PROBLEM TO WORK ON —
Reproduce, exactly as they appear, the line containing "811,1573 C 816,1545" and every line after it, ending with the last line of the records.

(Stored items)
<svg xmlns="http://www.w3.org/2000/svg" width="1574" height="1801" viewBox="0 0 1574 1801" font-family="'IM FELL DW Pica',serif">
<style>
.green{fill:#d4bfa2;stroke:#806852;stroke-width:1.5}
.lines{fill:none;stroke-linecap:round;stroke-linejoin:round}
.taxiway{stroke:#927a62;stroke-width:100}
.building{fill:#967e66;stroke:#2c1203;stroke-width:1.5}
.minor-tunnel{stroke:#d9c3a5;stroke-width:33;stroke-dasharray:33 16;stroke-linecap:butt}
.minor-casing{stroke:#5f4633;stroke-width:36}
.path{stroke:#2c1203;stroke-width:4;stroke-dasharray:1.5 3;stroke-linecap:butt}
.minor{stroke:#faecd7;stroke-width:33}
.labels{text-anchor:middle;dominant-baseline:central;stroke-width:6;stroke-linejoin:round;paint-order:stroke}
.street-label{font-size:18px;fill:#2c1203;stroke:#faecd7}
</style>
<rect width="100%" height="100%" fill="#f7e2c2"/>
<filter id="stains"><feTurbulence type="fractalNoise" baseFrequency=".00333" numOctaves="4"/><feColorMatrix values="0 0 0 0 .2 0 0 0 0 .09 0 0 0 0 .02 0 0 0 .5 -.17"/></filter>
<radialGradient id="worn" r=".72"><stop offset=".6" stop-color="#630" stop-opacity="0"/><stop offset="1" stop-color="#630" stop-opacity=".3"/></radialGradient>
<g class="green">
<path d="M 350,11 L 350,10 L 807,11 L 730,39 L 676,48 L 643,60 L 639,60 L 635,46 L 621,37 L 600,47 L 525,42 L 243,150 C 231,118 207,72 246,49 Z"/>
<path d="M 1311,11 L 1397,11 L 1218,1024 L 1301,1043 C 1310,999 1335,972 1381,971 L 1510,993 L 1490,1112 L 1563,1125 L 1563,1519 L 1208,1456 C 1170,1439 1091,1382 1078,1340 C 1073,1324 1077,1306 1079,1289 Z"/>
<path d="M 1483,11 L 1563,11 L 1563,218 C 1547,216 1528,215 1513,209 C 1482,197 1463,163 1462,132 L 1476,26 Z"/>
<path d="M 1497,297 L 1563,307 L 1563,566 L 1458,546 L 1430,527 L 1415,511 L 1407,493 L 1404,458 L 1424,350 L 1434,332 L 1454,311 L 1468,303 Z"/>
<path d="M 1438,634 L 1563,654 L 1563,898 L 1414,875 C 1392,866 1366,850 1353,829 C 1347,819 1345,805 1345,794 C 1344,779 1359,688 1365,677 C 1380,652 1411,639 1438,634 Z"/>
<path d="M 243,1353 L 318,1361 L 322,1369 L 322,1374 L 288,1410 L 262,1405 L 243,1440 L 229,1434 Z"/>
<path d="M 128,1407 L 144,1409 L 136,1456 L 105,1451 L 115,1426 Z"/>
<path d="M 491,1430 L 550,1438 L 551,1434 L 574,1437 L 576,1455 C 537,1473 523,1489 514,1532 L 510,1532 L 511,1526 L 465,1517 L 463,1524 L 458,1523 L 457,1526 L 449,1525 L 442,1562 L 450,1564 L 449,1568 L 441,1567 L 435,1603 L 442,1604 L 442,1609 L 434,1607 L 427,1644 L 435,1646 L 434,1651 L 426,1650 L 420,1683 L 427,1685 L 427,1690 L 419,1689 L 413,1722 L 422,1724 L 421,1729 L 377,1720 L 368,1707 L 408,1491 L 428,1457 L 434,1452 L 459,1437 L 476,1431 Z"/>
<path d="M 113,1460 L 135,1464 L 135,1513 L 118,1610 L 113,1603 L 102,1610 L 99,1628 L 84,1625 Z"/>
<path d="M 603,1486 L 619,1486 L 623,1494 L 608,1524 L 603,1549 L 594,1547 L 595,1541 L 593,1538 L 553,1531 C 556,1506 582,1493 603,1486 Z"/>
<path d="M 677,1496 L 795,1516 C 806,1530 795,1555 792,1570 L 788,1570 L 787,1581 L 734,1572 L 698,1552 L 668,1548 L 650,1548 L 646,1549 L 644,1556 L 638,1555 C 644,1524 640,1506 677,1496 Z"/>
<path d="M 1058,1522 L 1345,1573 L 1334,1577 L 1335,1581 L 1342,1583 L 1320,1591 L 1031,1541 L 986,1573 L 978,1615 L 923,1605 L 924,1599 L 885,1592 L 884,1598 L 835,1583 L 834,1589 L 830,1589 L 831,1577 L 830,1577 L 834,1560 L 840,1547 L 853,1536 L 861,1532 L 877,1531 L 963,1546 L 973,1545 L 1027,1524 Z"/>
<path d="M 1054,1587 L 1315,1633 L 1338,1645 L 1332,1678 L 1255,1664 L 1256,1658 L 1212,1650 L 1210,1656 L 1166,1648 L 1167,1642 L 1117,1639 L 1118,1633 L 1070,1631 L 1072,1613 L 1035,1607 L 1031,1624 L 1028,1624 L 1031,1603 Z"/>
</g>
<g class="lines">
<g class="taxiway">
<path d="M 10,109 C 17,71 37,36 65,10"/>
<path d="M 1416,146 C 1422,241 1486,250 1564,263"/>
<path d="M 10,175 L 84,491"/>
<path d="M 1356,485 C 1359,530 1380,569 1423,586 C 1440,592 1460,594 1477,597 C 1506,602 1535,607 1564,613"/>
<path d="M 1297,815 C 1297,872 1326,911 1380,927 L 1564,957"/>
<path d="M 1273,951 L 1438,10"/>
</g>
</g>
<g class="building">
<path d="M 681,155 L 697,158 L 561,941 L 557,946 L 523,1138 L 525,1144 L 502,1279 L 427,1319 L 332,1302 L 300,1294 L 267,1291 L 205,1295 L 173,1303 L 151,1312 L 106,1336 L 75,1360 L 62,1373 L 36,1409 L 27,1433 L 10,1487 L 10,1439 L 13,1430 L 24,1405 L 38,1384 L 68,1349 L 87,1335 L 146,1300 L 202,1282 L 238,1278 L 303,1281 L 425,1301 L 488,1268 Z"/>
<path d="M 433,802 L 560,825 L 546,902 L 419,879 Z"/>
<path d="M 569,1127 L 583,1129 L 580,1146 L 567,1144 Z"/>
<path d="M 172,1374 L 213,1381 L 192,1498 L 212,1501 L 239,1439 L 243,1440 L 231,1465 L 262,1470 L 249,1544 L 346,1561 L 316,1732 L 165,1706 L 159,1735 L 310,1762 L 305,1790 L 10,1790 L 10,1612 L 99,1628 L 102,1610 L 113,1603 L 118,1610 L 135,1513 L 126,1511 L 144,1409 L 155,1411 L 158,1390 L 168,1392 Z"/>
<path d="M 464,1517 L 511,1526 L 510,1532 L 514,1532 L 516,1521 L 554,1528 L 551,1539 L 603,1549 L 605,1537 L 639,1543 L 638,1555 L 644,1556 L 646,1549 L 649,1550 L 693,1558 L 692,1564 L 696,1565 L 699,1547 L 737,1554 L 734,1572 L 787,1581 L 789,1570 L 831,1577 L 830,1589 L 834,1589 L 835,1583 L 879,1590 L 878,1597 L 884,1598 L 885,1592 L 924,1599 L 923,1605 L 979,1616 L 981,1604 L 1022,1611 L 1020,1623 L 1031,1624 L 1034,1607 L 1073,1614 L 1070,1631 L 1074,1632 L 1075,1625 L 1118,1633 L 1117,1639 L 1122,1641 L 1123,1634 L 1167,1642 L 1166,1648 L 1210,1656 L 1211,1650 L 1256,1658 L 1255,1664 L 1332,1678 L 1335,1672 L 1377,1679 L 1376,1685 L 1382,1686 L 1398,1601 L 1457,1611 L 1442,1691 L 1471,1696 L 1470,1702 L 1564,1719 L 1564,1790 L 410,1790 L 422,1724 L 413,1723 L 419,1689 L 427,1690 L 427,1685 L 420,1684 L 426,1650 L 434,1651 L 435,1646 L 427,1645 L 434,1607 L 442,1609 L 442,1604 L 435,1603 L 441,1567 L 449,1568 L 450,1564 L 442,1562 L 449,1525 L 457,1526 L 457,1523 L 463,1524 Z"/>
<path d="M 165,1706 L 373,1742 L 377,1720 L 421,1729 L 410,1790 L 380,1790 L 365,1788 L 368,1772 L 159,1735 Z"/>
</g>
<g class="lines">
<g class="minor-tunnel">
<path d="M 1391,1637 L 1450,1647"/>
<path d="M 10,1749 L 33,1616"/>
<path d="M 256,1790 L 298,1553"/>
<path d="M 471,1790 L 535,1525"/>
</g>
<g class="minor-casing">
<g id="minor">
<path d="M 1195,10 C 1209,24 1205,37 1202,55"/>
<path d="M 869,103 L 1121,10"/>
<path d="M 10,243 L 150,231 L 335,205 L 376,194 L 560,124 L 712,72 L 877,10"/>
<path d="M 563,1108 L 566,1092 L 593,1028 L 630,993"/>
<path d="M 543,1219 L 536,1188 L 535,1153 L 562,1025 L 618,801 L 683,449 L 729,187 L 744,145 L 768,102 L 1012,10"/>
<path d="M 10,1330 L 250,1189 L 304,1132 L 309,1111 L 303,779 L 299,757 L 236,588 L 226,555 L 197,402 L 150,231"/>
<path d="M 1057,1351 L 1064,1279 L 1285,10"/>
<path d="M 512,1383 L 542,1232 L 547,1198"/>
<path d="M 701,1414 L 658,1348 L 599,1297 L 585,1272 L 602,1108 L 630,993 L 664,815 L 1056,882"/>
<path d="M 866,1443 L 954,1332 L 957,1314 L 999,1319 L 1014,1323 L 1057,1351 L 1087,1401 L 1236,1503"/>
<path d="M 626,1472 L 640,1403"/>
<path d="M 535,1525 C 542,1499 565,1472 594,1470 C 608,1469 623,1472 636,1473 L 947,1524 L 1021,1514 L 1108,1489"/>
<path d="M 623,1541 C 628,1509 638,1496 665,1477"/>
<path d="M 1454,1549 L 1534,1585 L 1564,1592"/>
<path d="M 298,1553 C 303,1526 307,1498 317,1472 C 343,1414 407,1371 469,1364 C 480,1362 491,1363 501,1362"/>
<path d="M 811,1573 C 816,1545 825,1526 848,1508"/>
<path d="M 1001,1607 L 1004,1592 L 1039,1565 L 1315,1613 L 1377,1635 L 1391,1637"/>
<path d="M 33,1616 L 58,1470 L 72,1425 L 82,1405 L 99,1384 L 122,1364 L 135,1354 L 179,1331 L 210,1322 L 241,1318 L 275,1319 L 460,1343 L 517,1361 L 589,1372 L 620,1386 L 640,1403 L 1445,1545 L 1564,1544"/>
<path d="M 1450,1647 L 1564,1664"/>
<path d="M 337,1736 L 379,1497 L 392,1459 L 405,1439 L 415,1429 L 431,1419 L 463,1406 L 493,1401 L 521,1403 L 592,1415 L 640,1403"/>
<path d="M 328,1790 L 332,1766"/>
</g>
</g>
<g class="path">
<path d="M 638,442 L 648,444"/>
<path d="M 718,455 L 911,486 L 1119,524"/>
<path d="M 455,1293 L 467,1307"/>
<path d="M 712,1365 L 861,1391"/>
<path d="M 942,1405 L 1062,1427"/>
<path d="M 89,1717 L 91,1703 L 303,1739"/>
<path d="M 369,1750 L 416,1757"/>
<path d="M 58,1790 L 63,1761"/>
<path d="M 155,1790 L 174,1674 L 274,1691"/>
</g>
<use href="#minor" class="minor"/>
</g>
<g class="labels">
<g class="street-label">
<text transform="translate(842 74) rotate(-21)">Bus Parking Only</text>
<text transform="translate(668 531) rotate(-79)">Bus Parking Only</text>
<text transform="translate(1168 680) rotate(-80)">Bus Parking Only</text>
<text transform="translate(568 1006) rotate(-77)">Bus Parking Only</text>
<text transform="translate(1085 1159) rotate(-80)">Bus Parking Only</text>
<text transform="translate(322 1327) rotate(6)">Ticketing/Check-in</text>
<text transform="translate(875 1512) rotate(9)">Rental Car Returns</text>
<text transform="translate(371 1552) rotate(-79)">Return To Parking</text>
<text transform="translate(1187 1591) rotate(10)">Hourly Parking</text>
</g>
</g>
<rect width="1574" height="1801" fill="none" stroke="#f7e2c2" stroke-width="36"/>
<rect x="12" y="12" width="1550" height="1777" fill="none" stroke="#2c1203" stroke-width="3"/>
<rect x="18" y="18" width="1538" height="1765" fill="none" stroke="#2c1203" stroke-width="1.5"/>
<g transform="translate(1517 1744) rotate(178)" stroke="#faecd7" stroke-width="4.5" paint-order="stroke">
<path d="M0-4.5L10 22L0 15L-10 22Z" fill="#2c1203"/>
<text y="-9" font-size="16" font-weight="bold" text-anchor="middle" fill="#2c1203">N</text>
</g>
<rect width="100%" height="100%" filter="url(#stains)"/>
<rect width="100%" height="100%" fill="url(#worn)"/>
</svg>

TASK RESPONSE —
<path d="M 811,1573 C 816,1545 825,1526 848,1508"/>
<path d="M 1001,1607 L 1004,1592 L 1039,1565 L 1315,1613 L 1377,1635 L 1391,1637"/>
<path d="M 33,1616 L 58,1470 L 72,1425 L 82,1405 L 99,1384 L 122,1364 L 135,1354 L 179,1331 L 210,1322 L 241,1318 L 275,1319 L 460,1343 L 517,1361 L 589,1372 L 620,1386 L 640,1403 L 1445,1545 L 1564,1544"/>
<path d="M 1450,1647 L 1564,1664"/>
<path d="M 337,1736 L 379,1497 L 392,1459 L 405,1439 L 415,1429 L 431,1419 L 463,1406 L 493,1401 L 521,1403 L 592,1415 L 640,1403"/>
<path d="M 328,1790 L 332,1766"/>
</g>
</g>
<g class="path">
<path d="M 638,442 L 648,444"/>
<path d="M 718,455 L 911,486 L 1119,524"/>
<path d="M 455,1293 L 467,1307"/>
<path d="M 712,1365 L 861,1391"/>
<path d="M 942,1405 L 1062,1427"/>
<path d="M 89,1717 L 91,1703 L 303,1739"/>
<path d="M 369,1750 L 416,1757"/>
<path d="M 58,1790 L 63,1761"/>
<path d="M 155,1790 L 174,1674 L 274,1691"/>
</g>
<use href="#minor" class="minor"/>
</g>
<g class="labels">
<g class="street-label">
<text transform="translate(842 74) rotate(-21)">Bus Parking Only</text>
<text transform="translate(668 531) rotate(-79)">Bus Parking Only</text>
<text transform="translate(1168 680) rotate(-80)">Bus Parking Only</text>
<text transform="translate(568 1006) rotate(-77)">Bus Parking Only</text>
<text transform="translate(1085 1159) rotate(-80)">Bus Parking Only</text>
<text transform="translate(322 1327) rotate(6)">Ticketing/Check-in</text>
<text transform="translate(875 1512) rotate(9)">Rental Car Returns</text>
<text transform="translate(371 1552) rotate(-79)">Return To Parking</text>
<text transform="translate(1187 1591) rotate(10)">Hourly Parking</text>
</g>
</g>
<rect width="1574" height="1801" fill="none" stroke="#f7e2c2" stroke-width="36"/>
<rect x="12" y="12" width="1550" height="1777" fill="none" stroke="#2c1203" stroke-width="3"/>
<rect x="18" y="18" width="1538" height="1765" fill="none" stroke="#2c1203" stroke-width="1.5"/>
<g transform="translate(1517 1744) rotate(178)" stroke="#faecd7" stroke-width="4.5" paint-order="stroke">
<path d="M0-4.5L10 22L0 15L-10 22Z" fill="#2c1203"/>
<text y="-9" font-size="16" font-weight="bold" text-anchor="middle" fill="#2c1203">N</text>
</g>
<rect width="100%" height="100%" filter="url(#stains)"/>
<rect width="100%" height="100%" fill="url(#worn)"/>
</svg>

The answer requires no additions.